In other remarks today, Bernanke said recent increases in some interest rates may signal the economy is gaining vigor.
“The fact that interest rates have gone up a bit is actually indicative of a stronger economy,” he said.
The world’s largest economy has shown signs that it will resume growth after gross domestic product unexpectedly shrank 0.1 percent in the fourth quarter. Reports today showed that orders for U.S. durable goods excluding transportation gear jumped in January by the most in a year and contracts to buy previously owned homes climbed more than forecast.
“We are getting some traction in the housing market, in automobiles and other durable goods” and to “some extent in investment” and commercial real estate, Bernanke said.

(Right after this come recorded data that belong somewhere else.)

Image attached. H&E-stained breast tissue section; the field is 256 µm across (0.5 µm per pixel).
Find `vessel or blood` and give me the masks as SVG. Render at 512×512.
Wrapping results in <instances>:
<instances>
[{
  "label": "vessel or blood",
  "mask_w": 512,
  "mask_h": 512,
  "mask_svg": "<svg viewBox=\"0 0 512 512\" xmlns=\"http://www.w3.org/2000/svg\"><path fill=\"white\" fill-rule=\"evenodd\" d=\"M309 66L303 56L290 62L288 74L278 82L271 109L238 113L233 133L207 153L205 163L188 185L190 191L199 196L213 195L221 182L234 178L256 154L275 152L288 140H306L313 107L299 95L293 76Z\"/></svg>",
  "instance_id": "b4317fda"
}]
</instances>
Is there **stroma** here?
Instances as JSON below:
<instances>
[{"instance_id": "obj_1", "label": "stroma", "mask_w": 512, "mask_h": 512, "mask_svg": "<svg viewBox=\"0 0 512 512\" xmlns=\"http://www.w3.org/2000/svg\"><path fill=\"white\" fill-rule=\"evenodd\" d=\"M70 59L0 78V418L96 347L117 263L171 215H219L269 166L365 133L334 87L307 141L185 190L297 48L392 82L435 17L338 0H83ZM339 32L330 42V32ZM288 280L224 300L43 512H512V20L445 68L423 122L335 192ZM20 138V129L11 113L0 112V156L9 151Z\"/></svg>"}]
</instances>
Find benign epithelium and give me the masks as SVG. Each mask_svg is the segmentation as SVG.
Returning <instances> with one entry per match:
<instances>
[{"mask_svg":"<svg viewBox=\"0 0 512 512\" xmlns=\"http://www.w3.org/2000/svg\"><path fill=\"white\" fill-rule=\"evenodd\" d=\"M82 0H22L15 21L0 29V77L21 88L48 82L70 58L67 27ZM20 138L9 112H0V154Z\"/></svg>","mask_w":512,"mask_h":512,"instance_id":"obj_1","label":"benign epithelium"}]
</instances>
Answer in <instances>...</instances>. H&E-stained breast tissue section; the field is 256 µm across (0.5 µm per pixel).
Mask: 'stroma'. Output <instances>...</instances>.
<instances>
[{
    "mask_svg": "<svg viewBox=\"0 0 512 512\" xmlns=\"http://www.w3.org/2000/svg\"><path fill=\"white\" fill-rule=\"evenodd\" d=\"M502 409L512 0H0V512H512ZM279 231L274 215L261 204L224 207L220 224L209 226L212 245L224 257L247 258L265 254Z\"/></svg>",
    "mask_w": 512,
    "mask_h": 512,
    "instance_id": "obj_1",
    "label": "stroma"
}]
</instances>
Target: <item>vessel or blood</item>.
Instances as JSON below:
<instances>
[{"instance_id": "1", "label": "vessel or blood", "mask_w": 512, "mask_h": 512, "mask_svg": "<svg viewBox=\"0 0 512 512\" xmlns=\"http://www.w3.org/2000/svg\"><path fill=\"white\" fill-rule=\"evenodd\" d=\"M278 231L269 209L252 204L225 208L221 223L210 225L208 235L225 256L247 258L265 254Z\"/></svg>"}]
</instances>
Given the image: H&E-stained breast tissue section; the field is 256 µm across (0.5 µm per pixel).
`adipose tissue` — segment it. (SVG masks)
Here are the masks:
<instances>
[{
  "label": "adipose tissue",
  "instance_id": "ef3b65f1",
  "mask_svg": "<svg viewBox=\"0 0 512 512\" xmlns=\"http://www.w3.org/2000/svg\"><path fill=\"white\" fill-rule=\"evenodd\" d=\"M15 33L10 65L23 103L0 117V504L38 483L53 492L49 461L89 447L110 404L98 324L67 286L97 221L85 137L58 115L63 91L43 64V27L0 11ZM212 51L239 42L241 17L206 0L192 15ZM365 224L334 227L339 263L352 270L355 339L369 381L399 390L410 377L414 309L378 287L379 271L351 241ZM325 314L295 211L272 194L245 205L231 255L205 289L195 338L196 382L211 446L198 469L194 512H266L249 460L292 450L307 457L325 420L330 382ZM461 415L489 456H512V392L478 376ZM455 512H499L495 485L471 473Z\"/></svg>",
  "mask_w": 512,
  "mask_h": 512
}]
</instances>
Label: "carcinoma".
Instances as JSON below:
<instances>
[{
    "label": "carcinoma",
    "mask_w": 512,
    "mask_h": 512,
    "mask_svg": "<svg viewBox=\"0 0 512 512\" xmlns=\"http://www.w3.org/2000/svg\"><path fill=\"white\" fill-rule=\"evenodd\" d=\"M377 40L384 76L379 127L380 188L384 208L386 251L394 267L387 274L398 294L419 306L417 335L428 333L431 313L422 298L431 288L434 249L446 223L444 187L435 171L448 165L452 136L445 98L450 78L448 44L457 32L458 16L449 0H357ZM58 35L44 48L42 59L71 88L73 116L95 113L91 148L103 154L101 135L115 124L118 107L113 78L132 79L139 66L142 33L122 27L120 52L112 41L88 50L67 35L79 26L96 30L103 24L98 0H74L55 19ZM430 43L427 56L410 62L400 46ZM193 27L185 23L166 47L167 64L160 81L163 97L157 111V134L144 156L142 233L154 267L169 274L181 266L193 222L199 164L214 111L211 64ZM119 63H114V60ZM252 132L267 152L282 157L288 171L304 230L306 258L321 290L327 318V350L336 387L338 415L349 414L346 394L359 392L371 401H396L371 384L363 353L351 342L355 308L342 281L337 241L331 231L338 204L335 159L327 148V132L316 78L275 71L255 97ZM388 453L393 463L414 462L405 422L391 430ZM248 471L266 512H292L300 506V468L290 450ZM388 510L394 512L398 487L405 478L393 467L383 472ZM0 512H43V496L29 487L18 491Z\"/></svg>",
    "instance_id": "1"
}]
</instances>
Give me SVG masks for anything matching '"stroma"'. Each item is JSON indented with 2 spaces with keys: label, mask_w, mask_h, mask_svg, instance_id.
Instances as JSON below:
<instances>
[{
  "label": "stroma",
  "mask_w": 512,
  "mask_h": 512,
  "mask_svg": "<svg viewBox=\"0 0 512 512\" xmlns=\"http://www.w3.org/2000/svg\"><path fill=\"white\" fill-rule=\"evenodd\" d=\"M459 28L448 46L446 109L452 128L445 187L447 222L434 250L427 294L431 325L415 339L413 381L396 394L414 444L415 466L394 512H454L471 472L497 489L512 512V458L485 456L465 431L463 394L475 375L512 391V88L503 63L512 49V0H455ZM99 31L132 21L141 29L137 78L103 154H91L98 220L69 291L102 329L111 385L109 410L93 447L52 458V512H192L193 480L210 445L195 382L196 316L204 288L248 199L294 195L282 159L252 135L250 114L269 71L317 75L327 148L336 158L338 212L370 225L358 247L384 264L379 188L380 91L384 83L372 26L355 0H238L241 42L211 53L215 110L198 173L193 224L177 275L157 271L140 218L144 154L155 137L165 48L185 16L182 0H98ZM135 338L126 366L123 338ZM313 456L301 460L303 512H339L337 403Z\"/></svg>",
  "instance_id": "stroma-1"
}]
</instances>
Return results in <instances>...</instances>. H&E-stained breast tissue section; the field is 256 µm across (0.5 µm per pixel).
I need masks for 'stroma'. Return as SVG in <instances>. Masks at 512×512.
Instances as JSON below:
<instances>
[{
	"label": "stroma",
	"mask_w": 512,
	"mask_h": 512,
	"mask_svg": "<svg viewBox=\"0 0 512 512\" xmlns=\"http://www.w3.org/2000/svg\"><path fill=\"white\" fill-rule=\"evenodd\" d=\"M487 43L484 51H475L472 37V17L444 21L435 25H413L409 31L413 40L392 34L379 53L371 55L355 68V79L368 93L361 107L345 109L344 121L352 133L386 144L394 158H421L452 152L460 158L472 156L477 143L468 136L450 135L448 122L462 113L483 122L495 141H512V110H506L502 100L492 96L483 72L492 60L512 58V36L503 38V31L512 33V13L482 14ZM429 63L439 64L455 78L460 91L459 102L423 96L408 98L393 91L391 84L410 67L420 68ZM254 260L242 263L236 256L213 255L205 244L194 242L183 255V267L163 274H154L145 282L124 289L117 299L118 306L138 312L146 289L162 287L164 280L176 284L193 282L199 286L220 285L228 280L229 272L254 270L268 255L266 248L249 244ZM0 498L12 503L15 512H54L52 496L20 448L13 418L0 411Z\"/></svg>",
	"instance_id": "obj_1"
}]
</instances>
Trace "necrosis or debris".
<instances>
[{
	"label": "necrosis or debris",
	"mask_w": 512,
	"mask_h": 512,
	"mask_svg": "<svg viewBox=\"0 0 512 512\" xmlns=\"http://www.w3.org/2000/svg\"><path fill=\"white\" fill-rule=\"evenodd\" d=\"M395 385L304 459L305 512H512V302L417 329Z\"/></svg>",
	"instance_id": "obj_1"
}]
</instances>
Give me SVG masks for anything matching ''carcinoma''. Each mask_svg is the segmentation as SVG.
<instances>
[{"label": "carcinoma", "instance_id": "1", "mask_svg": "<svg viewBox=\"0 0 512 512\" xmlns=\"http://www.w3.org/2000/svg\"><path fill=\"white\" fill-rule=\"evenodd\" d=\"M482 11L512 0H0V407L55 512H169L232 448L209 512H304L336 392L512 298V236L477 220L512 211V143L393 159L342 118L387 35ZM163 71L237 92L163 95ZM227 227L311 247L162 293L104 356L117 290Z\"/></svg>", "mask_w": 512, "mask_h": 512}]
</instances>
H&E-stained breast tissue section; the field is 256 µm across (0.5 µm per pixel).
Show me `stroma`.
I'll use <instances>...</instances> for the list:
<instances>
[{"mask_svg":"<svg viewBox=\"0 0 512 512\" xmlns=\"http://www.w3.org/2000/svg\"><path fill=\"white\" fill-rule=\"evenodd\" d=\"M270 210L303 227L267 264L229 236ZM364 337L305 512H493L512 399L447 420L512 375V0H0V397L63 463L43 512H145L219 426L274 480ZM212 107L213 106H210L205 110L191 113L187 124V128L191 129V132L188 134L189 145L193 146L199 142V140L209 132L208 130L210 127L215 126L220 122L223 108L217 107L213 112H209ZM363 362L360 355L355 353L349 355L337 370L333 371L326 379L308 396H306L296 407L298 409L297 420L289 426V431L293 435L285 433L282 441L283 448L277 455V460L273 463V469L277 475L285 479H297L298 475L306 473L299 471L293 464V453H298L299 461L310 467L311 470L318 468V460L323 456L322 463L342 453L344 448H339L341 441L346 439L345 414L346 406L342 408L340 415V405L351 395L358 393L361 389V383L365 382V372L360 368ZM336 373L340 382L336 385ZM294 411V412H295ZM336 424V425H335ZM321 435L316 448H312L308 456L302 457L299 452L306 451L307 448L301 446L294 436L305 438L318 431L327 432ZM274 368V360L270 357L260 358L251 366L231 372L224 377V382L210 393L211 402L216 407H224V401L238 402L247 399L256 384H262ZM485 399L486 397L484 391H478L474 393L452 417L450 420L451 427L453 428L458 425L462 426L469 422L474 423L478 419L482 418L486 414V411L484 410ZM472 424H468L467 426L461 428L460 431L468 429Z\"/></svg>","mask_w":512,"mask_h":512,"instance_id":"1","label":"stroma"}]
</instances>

U.S. stocks rose, sending the Standard & Poor’s 500 Index higher for a second day, amid economic optimism after the better-than-estimated housing and durable goods data. The S&P 500 climbed 1.3 percent to 1,516.16 at 2:31 p.m. today.
Fed policies also helped to lift the index to a five-year high on Feb. 19, giving support to consumer spending. Bernanke said yesterday in testimony that U.S. share prices don’t appear to be overvalued.
Some interest rates have risen in recent months. The rate on a fixed 30-year mortgage climbed to 3.56 percent in the week ended Feb. 21 from a low of 3.31 percent on Nov. 22, according to data from Freddie Mac.
The yield on the 10-year Treasury note was 1.8 percent at about 2:31 p.m. in New York, up from a record low of 1.379 percent on July 25.